Le parti du bélier blanc invite également les autorités de la transition à permettre le retour des exilés politiques ; à arrêter le cycle de dissolution des associations et partis ; à cesser les interpellations pour délits d’opinion ; et enfin à consolider l’État de droit et le cadre démocratique et républicain.

Pour le parti, ces mesures renforceront, à n’en pas douter, la cohésion nationale et confortent le dialogue inter-maliens en cours pour réconcilier les Maliens et stabiliser le pays.

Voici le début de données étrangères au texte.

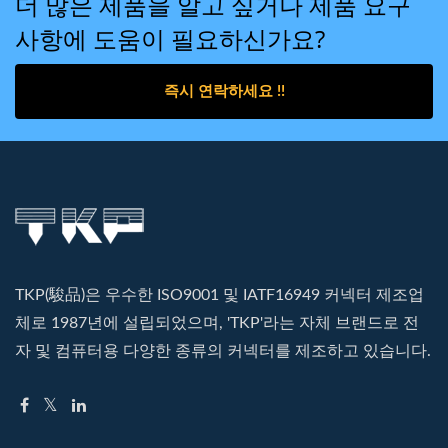
더 많은 제품을 알고 싶거나 제품 요구
사항에 도움이 필요하신가요?
즉시 연락하세요 !!
TKP(駿品)은 우수한 ISO9001 및 IATF16949 커넥터 제조업
체로 1987년에 설립되었으며, 'TKP'라는 자체 브랜드로 전
자 및 컴퓨터용 다양한 종류의 커넥터를 제조하고 있습니다.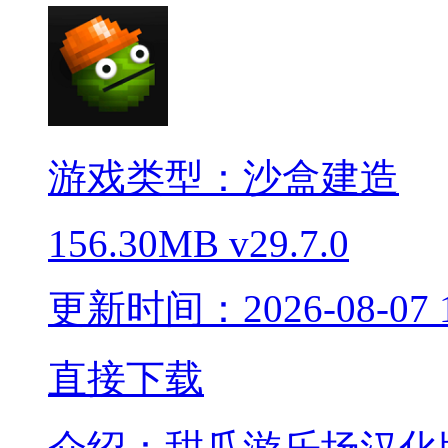
游戏类型：沙盒建造
156.30MB
v29.7.0
更新时间：2026-08-07 1
直接下载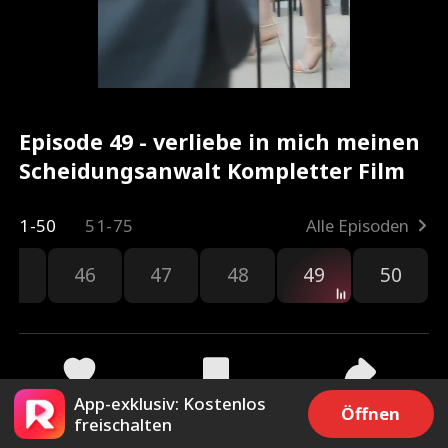
Episode 49 - verliebe in mich meinen
Scheidungsanwalt Kompletter Film
1-50
51-75
Alle Episoden
45
46
47
48
49
50
App-exklusiv: Kostenlos
2.6k
8.3k
Teilen
Öffnen
freischalten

Partageant la même préoccupation que le PARENA, l’Adéma-PASJ trouve que le silence prolongé des Autorités de la Transition sur le chronogramme électoral, suite au « léger report » de la date des élections, ne participe nullement à l’apaisement du climat socio-politique, ni à la consolidation de la cohésion sociale chère à tous les maliens démocrates et républicains.

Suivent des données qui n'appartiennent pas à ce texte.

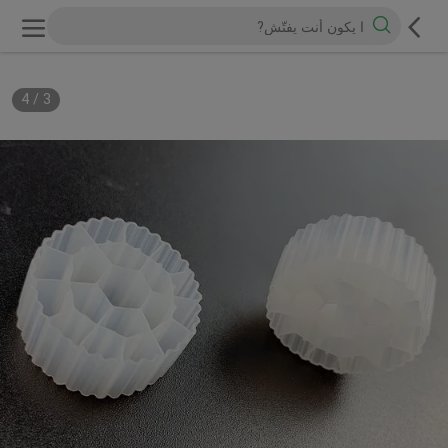
4
/
3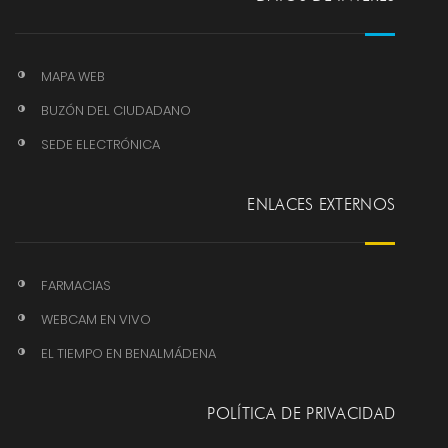
MAPA WEB
BUZÓN DEL CIUDADANO
SEDE ELECTRÓNICA
ENLACES EXTERNOS
FARMACIAS
WEBCAM EN VIVO
EL TIEMPO EN BENALMÁDENA
POLÍTICA DE PRIVACIDAD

«Aussi, l’Adéma-PASJ invite les Autorités de la Transition à ne pas laisser perdurer le vide juridique dans lequel la fin de la Transition annoncée pour ce 26 mars 2024 installe le pays et ses institutions », relève le document.

Toutefois, l’Adéma-PASJ se dit ouvert à toutes initiatives allant dans le sens d’un dialogue inclusif pouvant déboucher sur un chronogramme électoral consensuel, réaliste vers le retour à l’ordre constitutionnel, dans un délai acceptable.

Le lundi dernier, le parti de feu Président Ibrahim Boubacar KEÏTA avait, dans un communiqué, appelé au retour à un régime issu des élections dans un délai de six mois.

Dans son document, le RPM a tout d’abord rappelé le non-respect de la première échéance de la transition de 18 mois ayant conduit aux sanctions économiques et financières de la CEDEAO et de l’UEMOA contre le Mali.

Par ailleurs, le parti des tisserands regrette le non- respect de la décision du 25 septembre 2023 du gouvernement d’organiser exclusivement l’élection présidentielle pour sortir de la Transition.

Pour le RPM, les raisons techniques évoquées par le gouvernement   pour annoncer « ce léger report » ont toutes été levées.

« Six mois après cette annonce et à la veille de l’échéance juridiquement actée, le RPM estime que les contraintes techniques précédemment évoquées par les autorités de la transition ont toutes été levées », a fait constater l’ex-parti au pouvoir.

C’est pourquoi il a appelé les autorités de la transition au respect des engagements souverainement pris devant la communauté nationale et internationale.

Aussi, dans un communiqué rendu public le mardi 26 mars, le parti pour le Développement économique et la solidarité (PDES) déplore que l’isolationnisme, les difficultés économiques et financières et la faillite criarde du secteur de l’énergie entre autres montrent à suffisance le rétropédalage démocratique et la régression politique et économique du pays. Le PDES exprime ses vives inquiétudes et son manque de lisibilité face à la trajectoire actuelle de la transition. Après la fin juridique de la transition, le PDES exhorte les plus hautes autorités à sortir du silence et à œuvrer pour le retour rapide à l’ordre constitutionnel normal qui est la pierre angulaire de notre démocratie.

De leur côté, le parti Yèlèma et le M5-RFP Mali Kura alertent sur les conséquences du non-respect des engagements pris dans le cadre du délai de la transition, fixé sans contrainte et sans consultation aucune, par les autorités de la transition. Ils se disent convaincus qu’après 3 ans et 8 mois, de report en report provoqué, la transition ne saurait aux forceps s’éterniser.

Par ailleurs, le M5-RFP Mali Kura et le parti Yèlèma recommandent une concertation avec les responsables des forces vives nationales ; redéfinir le contour et les objectifs et identifier les acteurs d’une nouvelle transition courte. Enfin, le parti Yèlèma et le M5-RFP Mali Kura invitent le peuple malien à se mettre ensemble et à défendre les principes de la démocratie et la bonne gouvernance, gages d’un Mali de progrès et de justice.